Neviges. . Langsam, aber sicher, erobern sie eine Frauendomäne: Männer als Erzieher in Kitas. In Neviges ist der Herr im Haus sogar der Chef: Matthias Höhn leitet den Kindergarten „Kinderreich“ der evangelisch-reformierten Kirchengemeinde.
Jana findet ihre Gummistiefel nicht, Annemarie steht heute mit dem Reißverschluss ihres Anoraks auf dem Kriegsfuß und Juliana kämpft ausgerechnet jetzt, wo die anderen zum Spielen draußen schon fertig sind, mit dem Verschluss ihrer Pelzmütze. Es ist ein fröhliches Durcheinander auf dem Flur des „Kinderreiches“, dem Kindergarten der evangelisch-reformierten Kirchengemeinde.
Wie zwei Felsen in der Brandung stehen da Erzieherin Heike Hülse und ihr Kollege Matthias Höhn, bei dem geradeauch noch ständig da Handy bimmelt. Denn Matthias Höhn ist auch Leiter des „Kinderreiches“ – und damit einer der Männer, die langsam, aber sicher eine Frauendomäne erobern.

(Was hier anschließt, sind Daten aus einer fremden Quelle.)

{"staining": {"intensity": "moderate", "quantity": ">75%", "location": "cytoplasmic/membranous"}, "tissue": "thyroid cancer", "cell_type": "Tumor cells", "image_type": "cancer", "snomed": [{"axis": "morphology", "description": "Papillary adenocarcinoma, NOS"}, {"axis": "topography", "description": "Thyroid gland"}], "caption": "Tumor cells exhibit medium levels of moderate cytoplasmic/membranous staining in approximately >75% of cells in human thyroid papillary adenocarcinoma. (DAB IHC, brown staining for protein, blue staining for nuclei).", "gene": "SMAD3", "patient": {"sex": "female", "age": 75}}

„Ja, natürlich verhalten sich Männer in diesem Beruf anders als Frauen. Das ist doch klar, und das ist auch gut so“, meint der 27-Jährige, der im Sommer letzten Jahres als Vertretung für eine Kollegin, die in Elternzeit ging, für zwei Jahre die Leitung der Einrichtung an der Siebeneicker Straße übernahm. Was er anders mache? Höhn überlegt kurz. „Wie soll ich sagen, vielleicht bin ich manchmal direkter. Und ich lasse die Kinder manchmal wohl auch mehr unter sich austragen, greife später ein.“
Zum Beispiel, wenn sich Jungen raufen, dann gucke er sich das erstmal eine Weile an, dabei natürlich aufpassend, dass nichts passiert, es nicht zu heftig wird. „Die machen n das dann viel schneller unter sich aus, als Sie denken.“ Auf seine Idee, eine kleine „Kampfarena“ für zwei Streithähne aufzubauen, kämen seine Kolleginnen wohl auch nicht gerade. „Ich habe das mal gemacht, also Matten ausgelegt, und gesagt: Ihr dürft nicht kratzen, beißen, hauen, aber ihr dürft gegeneinander drücken.“ Die Kinder bekämen dadurch eine realistische Einschätzung, wie viel Kraft sie haben. Und wie sich das auswirkt. „Sie müssten mal manche Zahnbürsten sehen. Die sind neu, sehen aber aus, als seien sie drei Monate alt, weil manche wie verrückt darauf rumdrücken.“
Wer jedoch meint, Matthias Höhn spiele am liebsten den „wilden Mann“, der irrt. Der Vater einer vier Monate alten Tochter geht auch auf die Kleinsten – 11 der insgesamt 33 Kita Kinder gehören in die Kategorie U 3 – mit bewundernswerter Geduld und Sanftmut ein. In einem Punkt unterscheide er sich von vielen Vertreterinnen seiner Zunft: „Ich bin jetzt nicht unbedingt der begeisterte Bastler.“
Wickeln übernehmen Kolleginnen
Und es gibt eine Aufgabe, die überlässt er als Mann immer seinen Mitarbeiterinnen, obwohl ihm das leid tue. Weil es eigentlich eine schöne Aufgabe sei und die Kolleginnen sowieso genug zu tun hätten: „Ich wickel nicht, da bin ich konsequent, das ist mir einfach zu heiß.“ Stichwort Missbrauch. Zwar sei ihm im Kinderreich seitens der Eltern noch nie auch nur ein Hauch von Misstrauen entgegen geweht, daran sei überhaupt nicht zu denken, aber was ein Kollege in einer anderen Stadt erlebt habe, das sei ihm eine Lehre gewesen. „Und ich muss auch nicht unbedingt einen Berg von Kindern auf den Schoß nehmen.“ Ein unschönes Thema bei einem wunderschönem Beruf, mit dem sich männliche Erzieher auseinandersetzen müssen.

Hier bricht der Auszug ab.